== Segment start ==
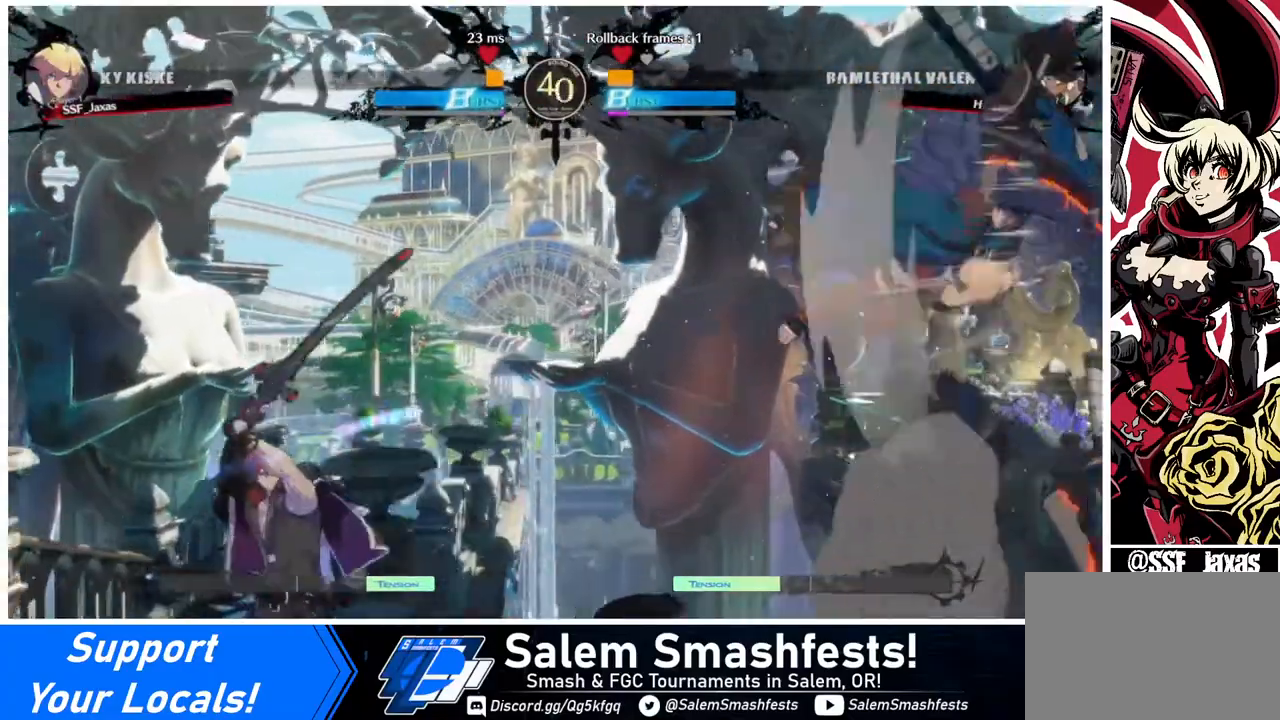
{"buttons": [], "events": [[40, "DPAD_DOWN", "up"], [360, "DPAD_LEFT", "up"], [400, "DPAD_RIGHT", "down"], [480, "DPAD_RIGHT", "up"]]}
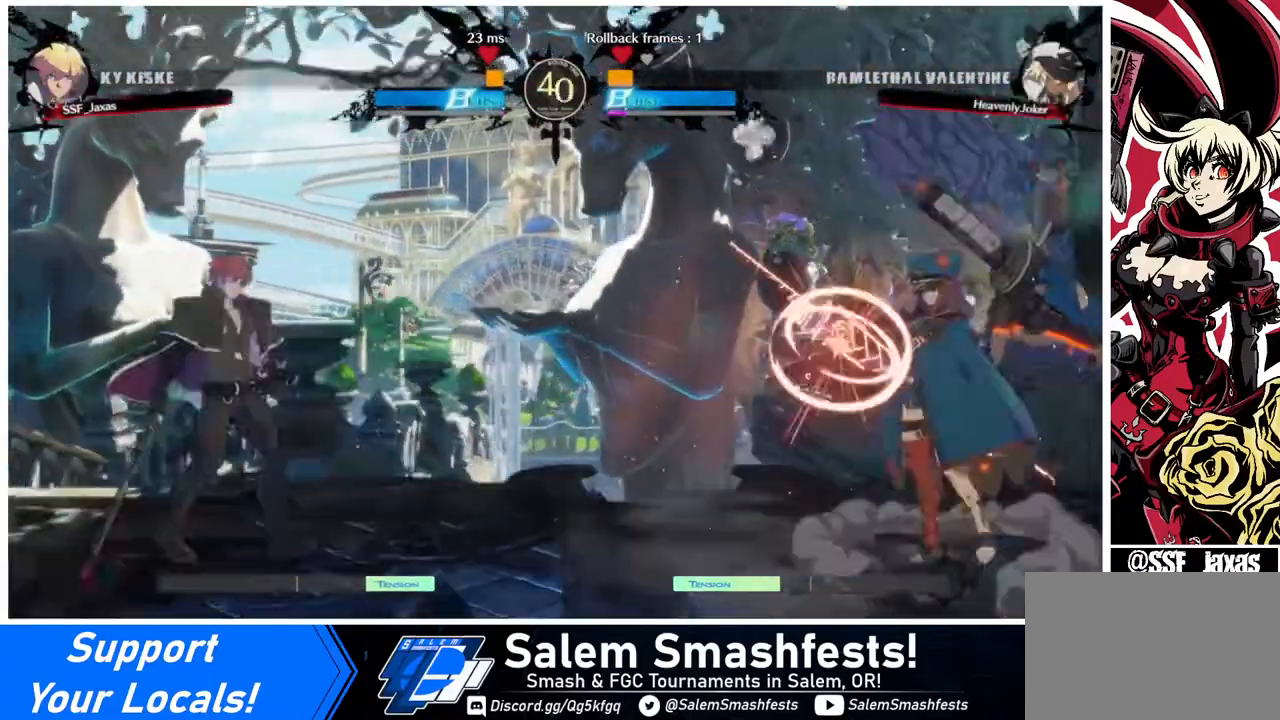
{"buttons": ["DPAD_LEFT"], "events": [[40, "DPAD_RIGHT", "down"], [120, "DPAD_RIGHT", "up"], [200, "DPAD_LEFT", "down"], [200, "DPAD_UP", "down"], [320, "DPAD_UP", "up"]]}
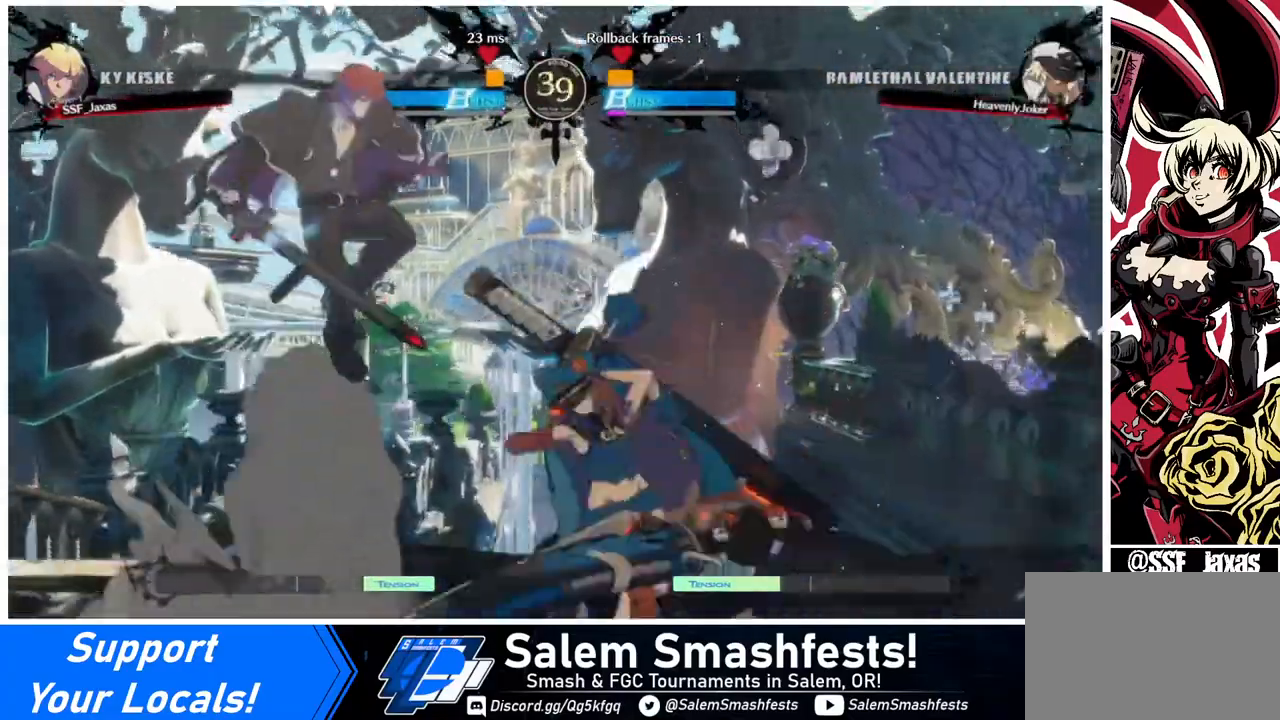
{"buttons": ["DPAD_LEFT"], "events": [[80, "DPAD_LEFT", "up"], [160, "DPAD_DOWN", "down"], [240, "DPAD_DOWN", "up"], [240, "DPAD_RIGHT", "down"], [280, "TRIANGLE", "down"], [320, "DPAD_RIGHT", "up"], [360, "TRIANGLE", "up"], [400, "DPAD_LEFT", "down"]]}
== Segment end ==
Task prompt
The whole listing must be transcribed exactly. No pictures belong in the copy.

Answer to this task
{"buttons": [], "events": [[40, "DPAD_DOWN", "up"], [360, "DPAD_LEFT", "up"], [400, "DPAD_RIGHT", "down"], [480, "DPAD_RIGHT", "up"]]}
{"buttons": ["DPAD_LEFT"], "events": [[40, "DPAD_RIGHT", "down"], [120, "DPAD_RIGHT", "up"], [200, "DPAD_LEFT", "down"], [200, "DPAD_UP", "down"], [320, "DPAD_UP", "up"]]}
{"buttons": ["DPAD_LEFT"], "events": [[80, "DPAD_LEFT", "up"], [160, "DPAD_DOWN", "down"], [240, "DPAD_DOWN", "up"], [240, "DPAD_RIGHT", "down"], [280, "TRIANGLE", "down"], [320, "DPAD_RIGHT", "up"], [360, "TRIANGLE", "up"], [400, "DPAD_LEFT", "down"]]}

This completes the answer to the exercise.